**TRECHO DO DOCUMENTO**
OLIVER REED/ STEVE CARELL/ SCOLA/ NICHOLAS RAY

   DEPOIS QUE TUDO TERMINOU de Michael Winner com Oliver Reed, Carol White, Orson Welles
Um publicitário bem sucedido larga tudo e volta a seu emprego antigo, editor de uma pequena revista literária. No processo ele abandona esposa, filha e duas amantes. Mas antigos contatos são insistentes...Os primeiros 50 minutos deste filme são gloriosos! Winner filma com vida, calor, dá movimento a tudo, surpreende com cortes magníficos. Mas ele não é um gênio e portanto não pode manter esse ritmo. O filme cai em seu tempo final. Mesmo assim jamais se torna banal, é um dos grandes filmes de seu tempo. Belo retrato da Londres de 1966, tem montes de cenas nas ruas. Winner prometia muito em seus primeiros filmes, mas naufragou. Nos anos 70 filmaria coisas com Charles Bronson. Oliver Reed era um dos atores não-shakespeareanos da época. Ele e Michael Caine trouxeram as ruas inglesas para as telas. Carol White era adorável. O filme dá vontade de ver outra vez. Nota 9.
   A TERRA DO NUNCA-A ORIGEM de Nick Willing com Rhys Ifan
Conversei com um amigo sobre a "falta da mentira", teoria de Wilde que na verdade é de Ruskin. Veja: o realismo mata o futuro. Explico. Quando um cineasta faz um filme que é "real", ele comete dois erros: primeiro que o real é incapturável. Segundo que o real é estéril. Ele pode até ser impactante, mas não fertiliza mentes. Umberto D é magnífico, mas De Sica é eterno pela poesia real e mentirosa de Ladrões de Bicicleta. O cinema de hoje morre em realidades tolas. Veja este filme. Pegaram Peter Pan e resolveram reescrever. O que fizeram? Deram explicações para tudo. Mataram o mito. Acho que foi Jung quem disse que o mundo moderno caça e mata mitos. Aqui Peter é um ladrão de rua. Gancho é o chefe do bando. E Neverland é um globo que caiu do céu. Ou seja, tudo é explicado da forma menos "mentirosa" possível. O nome disso? Falta de coragem. O efeito? Pasmaceira. Peter Pan, o livro, o desenho, tem milhares de significados, de possibilidades. Aqui temos apenas uma verdade. É isso e fim. A nota? É Zero e cale a boca.

**DADOS APRESENTADOS**
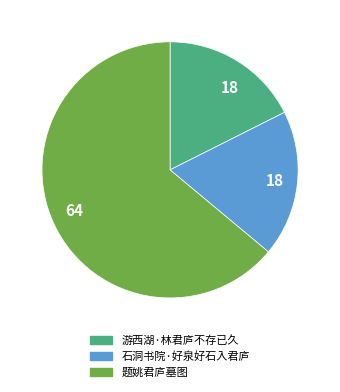

Is 游西湖·林君庐不存已久 the majority of the pie?

No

**REQUISITOS DO EXERCÍCIO**
1 – Responda às perguntas abaixo com base nas resenhas de filmes.
(a) De que ano é a Londres retratada em "Depois que tudo terminou"?
(b) Que nota recebe "Depois que tudo terminou"?
(c) Na resenha de "A terra do nunca-A origem", o que é Neverland?
2 – Prossiga as resenhas de filmes a partir da última frase apresentada.
A listagem não tem relação alguma com esta atividade.

**CONJUNTO DE RESPOSTAS**
1 –
(a) De 1966.
(b) Nota 9.
(c) Um globo que caiu do céu.

2 –
   O HOMEM DO SPUTNIK de Carlos Manga com Oscarito, Jô Soares e Norma Bengell
O satélite russo cai no galinheiro de um caipira. Ele passa a ser paparicado por todos, russos, americanos e franceses. Jô Soares, jovem, faz uma soberba imitação do que seria um americano típico. Quem rouba o filme é Norma. Imita Brigitte Bardot e compõe uma das mulheres mais sensuais que o cinema já mostrou. Suas cenas explodem de lascívia ( nunca usei essa palavra ). O filme vale por ela. Nota 5.
   A VINGANÇA DE MILADY de Richard Lester com Michael York, Faye Dunaway, Oliver Reed, Richard Chamberlain
É uma grande produção e é um grande desastre. Em meio a ação, Lester, diretor dos filmes dos Beatles, não consegue manter nenhum interesse. Além do que York é um herói fraco. Faye se salva, está bonita e transpira maldade. A impressão é que ela está no filme errado. Ah sim, o tema são Os 3 Mosqueteiros. O filme vale um zero.
   PROCURA-SE UM AMIGO PARA O FIM DO MUNDO de Lorene Scafaria com Steve Carell e Keira Knightley
Faltam 3 semanas para o fim do mundo. Steve, faz um cara down como sempre, é abandonado pela esposa. A população pira. Pessoas se drogam, crianças bebem, muita gente rouba. Ele conhece uma moça doidinha ( como sempre. Hal Ashby criou uma tradição ). Ela quer ir ver os pais, vão juntos. É um filme tipico dos anos 70, fala de estradas novas e de romper laços; mas claro, tem o estilo de 2012, é vazio e nada tem a dizer. Mas se mantém, por um fio não afunda. Triste, tem uma cena linda ao som de The air that i breathe dos Hollies. A moça é fã de vinis e fala uma frase bonita sobre o que eles significam. Mas é gozado: isso é tudo o que ela tem, seus discos, mais nada. O final não é feliz, é o fim. Este filme passou por aqui? Não lembro. Vale a pena. Nota 6.
   A VIAGEM DO CAPITÃO TORNADO de Ettore Scola com Massimo Troisi, Ornela Mutti, Emmanuelle Beart e Vincent Perez
Que lindas são Ornella e Beart!!!! O filme fala de uma troupe de atores, que em carroça se apresenta em meio ao kaos do século XVI. Todo filmado em cenários fechados, ele tem um clima de sonho. Troisi, que morreria jovem logo após fazer O carteiro e o Poeta, domina o filme. É um ator maravilhoso. Tinha o dom de parecer comum, o que é raro em atores. Nota 7.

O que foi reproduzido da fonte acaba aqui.